Mary’s even worse off. She’s the one whose stomach is swelling, who’s been suffering from morning sickness and now has a constant back ache. She too has to travel all the way to Bethlehem despite the fact that the baby’s due any day now.

And who are the first people to find out about the birth of Jesus, the Messiah? They’re a bunch of shepherds, the lowliest group in the society of their day, as powerless a group as you could imagine. It’s almost as if God wanted to make a point isn’t it? He sends his own Son to earth, to take on human form and the context into which he comes is one of powerlessness; of people who’ve lost control of their own destiny. In fact even Jesus Christ himself enters the world as a helpless baby, totally dependent upon his parents. He gives up the glory and power he had at his father’s right hand and takes the form of a servant.

Yet juxtaposed against this powerlessness is the power of God. The angel, Gabriel, appears to Mary and tells her of her forthcoming pregnancy. He then appears to Joseph to reassure him that this pregnancy is from God’s Holy Spirit; that Mary hasn’t done anything wrong. In fact the opposite is the case. Mary is the handmaiden of the Lord. She’s found favour with God and God’s power is about to descend upon her in a miraculous and mind-bending way.

Then, when the baby is born, again we see the power of God manifest, out on the hills, as a great company of angels appear to the shepherds singing praises to God.

But we see the power of God most strongly in the message that they announce: "On earth peace among those whom God favors!" If ever there was a contrast between God’s power and our powerlessness it’s here. In the words of Rom 8, "God has done what the law, weakened by the flesh, could never do: by sending his own Son in the likeness of sinful flesh, to deal with sin, he condemned sin in the flesh, 4so that the just requirement of the law might be fulfilled in us, who walk not according to the flesh but according to the Spirit." (Rom 8:3-4 NRSV).

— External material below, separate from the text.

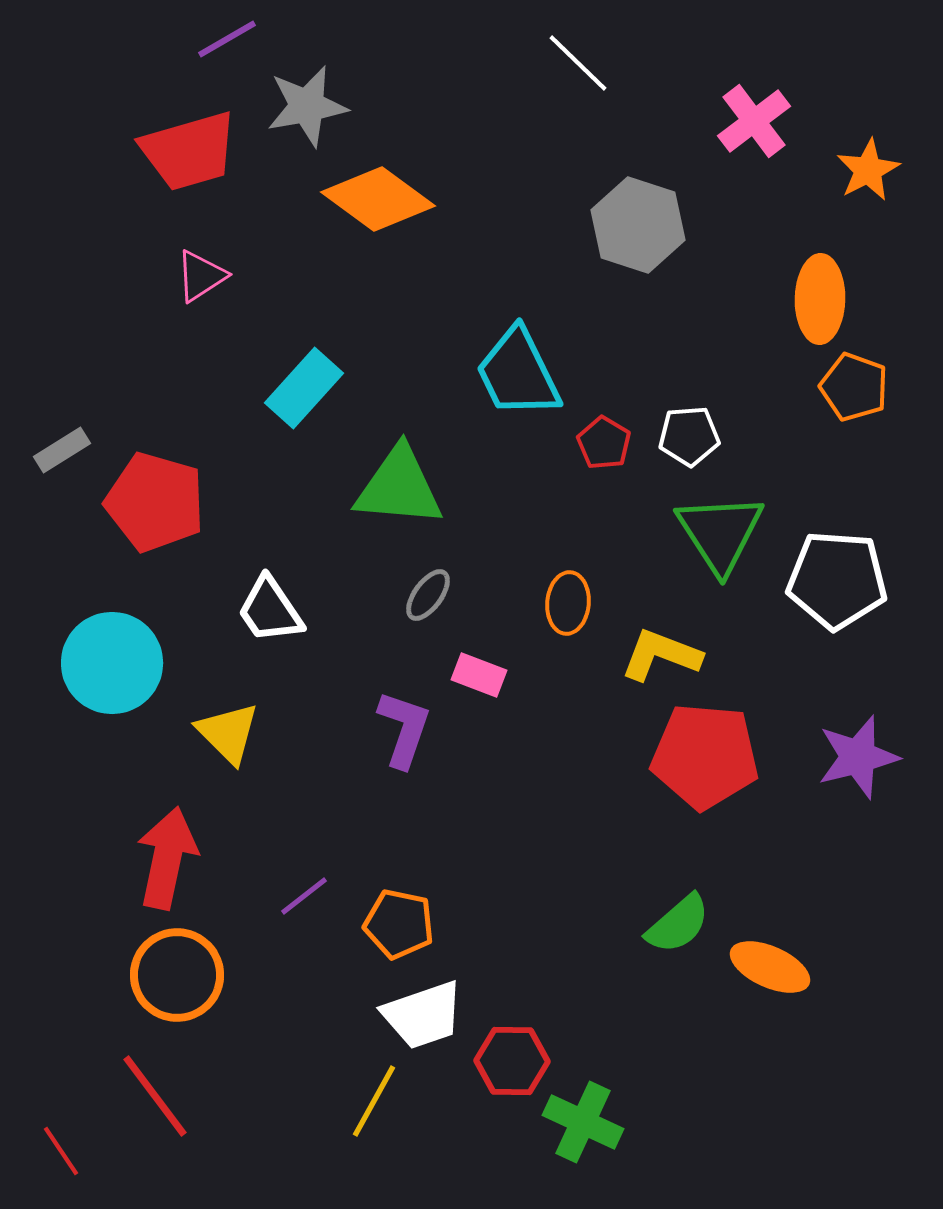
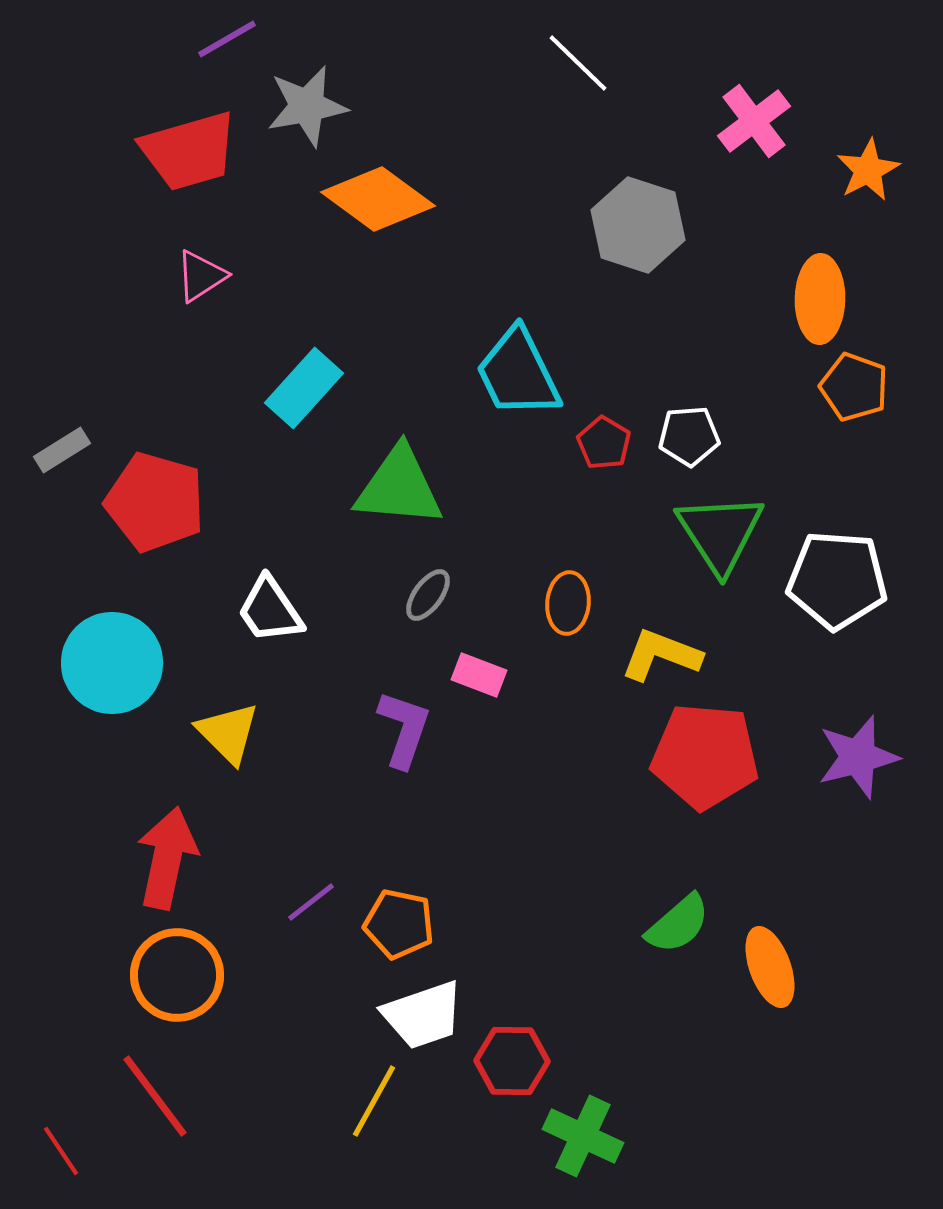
purple line at (304, 896): moved 7 px right, 6 px down
orange ellipse at (770, 967): rotated 46 degrees clockwise
green cross at (583, 1122): moved 14 px down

The great search by humankind throughout history has been to find a way to be at peace with God. The ancient pagan religious systems revolved around rituals to placate or please the gods. Later more sophisticated religious systems either do the same or, if they have no concept of a god figure, at least try to find ways to make themselves better people until they attain a state of divine being for themselves. They propound systems of self discipline aimed at making them better people. And of course the Old Testament religious laws hinged around a system of acknowledging one’s failure to please God and seeking his forgiveness though a range of temple rituals.